Moonlight Towers sold thousands of copies of their first two self-released albums the hard way—by staying on the road and playing at whatever venue would have them. Austin-based Chicken Ranch Records stepped in to release 2011’s Day is the New Night. Between Stevens’ supercharged production and his extra-tight set of songs, the album caught the ears of one-time Rolling Stones manager Andrew Loog Oldham and E Street Band guitarist Steven Van Zandt, who named “Heat Lightning” Coolest Song in the World on Little Steven’s Underground Garage.
Stevens’ father passed away not long after Day was released. The more circumspect Heartbeat Overdrive followed three years later. The grayer tones of songs like “Come Back to Tara” provided aural evidence that the Towers weren’t the Jägerbombing road hounds of yore anymore. With families and straight jobs diverting bandwidth, it was perhaps inevitable that Stevens would have to put the group on ice.
For Stevens, the band’s inactivity coincided with other seismic life changes. He went through a divorce and began unpacking the post-traumatic stress of his adolescence. Memories of his parents’ divorce and the train collision flooded back. “That stuff goes somewhere in you,” Stevens says.

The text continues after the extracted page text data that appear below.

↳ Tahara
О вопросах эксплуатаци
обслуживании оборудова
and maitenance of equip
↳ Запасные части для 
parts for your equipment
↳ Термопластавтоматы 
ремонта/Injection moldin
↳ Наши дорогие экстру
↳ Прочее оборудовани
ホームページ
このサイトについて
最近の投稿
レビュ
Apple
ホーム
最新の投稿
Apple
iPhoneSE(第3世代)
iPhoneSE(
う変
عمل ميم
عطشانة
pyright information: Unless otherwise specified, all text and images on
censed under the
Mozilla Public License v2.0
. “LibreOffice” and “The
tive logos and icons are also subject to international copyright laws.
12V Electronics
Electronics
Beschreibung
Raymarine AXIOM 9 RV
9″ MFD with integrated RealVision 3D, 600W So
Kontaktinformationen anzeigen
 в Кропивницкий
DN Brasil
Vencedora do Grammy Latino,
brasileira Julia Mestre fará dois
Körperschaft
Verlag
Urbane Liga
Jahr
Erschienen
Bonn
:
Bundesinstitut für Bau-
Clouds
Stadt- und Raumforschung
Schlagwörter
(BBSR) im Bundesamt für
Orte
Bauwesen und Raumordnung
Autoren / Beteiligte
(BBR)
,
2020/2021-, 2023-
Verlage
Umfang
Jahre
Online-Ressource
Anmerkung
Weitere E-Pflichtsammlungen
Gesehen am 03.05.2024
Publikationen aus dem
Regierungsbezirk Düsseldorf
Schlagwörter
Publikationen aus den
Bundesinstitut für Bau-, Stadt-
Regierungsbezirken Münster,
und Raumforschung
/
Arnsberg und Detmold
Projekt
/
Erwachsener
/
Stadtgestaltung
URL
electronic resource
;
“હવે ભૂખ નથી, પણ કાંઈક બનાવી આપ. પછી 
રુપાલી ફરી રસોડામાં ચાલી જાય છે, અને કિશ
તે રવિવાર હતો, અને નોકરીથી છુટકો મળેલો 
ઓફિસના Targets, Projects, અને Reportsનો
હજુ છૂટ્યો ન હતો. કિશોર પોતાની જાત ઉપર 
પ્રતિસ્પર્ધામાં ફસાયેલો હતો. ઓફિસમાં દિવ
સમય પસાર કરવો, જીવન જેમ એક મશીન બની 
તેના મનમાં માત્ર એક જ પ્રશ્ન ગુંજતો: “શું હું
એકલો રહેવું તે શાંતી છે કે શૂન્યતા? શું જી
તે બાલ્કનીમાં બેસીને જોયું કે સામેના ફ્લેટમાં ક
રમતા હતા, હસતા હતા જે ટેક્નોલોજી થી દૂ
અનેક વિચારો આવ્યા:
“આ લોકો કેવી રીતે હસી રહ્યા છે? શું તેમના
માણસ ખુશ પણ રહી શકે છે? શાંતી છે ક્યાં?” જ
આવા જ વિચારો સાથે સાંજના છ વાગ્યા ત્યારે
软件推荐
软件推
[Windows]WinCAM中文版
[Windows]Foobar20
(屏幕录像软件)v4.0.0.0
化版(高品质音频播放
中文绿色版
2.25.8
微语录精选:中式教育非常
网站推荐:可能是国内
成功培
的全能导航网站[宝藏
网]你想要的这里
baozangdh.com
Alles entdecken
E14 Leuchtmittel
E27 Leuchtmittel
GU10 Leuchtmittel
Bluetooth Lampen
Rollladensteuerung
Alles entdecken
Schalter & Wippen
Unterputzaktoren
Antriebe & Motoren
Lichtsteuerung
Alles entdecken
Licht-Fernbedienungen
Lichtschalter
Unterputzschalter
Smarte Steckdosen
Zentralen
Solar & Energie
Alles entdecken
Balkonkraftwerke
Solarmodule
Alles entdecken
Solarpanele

The nine songs on Invisible Lines are a byproduct of this period. With Moonlight Towers stilled, Stevens bought a new acoustic guitar and started playing solo around town. He’d take the Tuesday night slots no one else wanted or go play for nervous fliers at the airport. The idea was simply to get the songs out there and see how they worked in front of an audience.
“Now I hear it and I think it’s got a different energy to it. It feels connected. Almost the entire album was recorded live—even the vocals. The lyrics feel connected to the band in a different way than if you overdub them. It just sounds more real to me. I’m proud of that. It fluctuates. It moves and grooves.”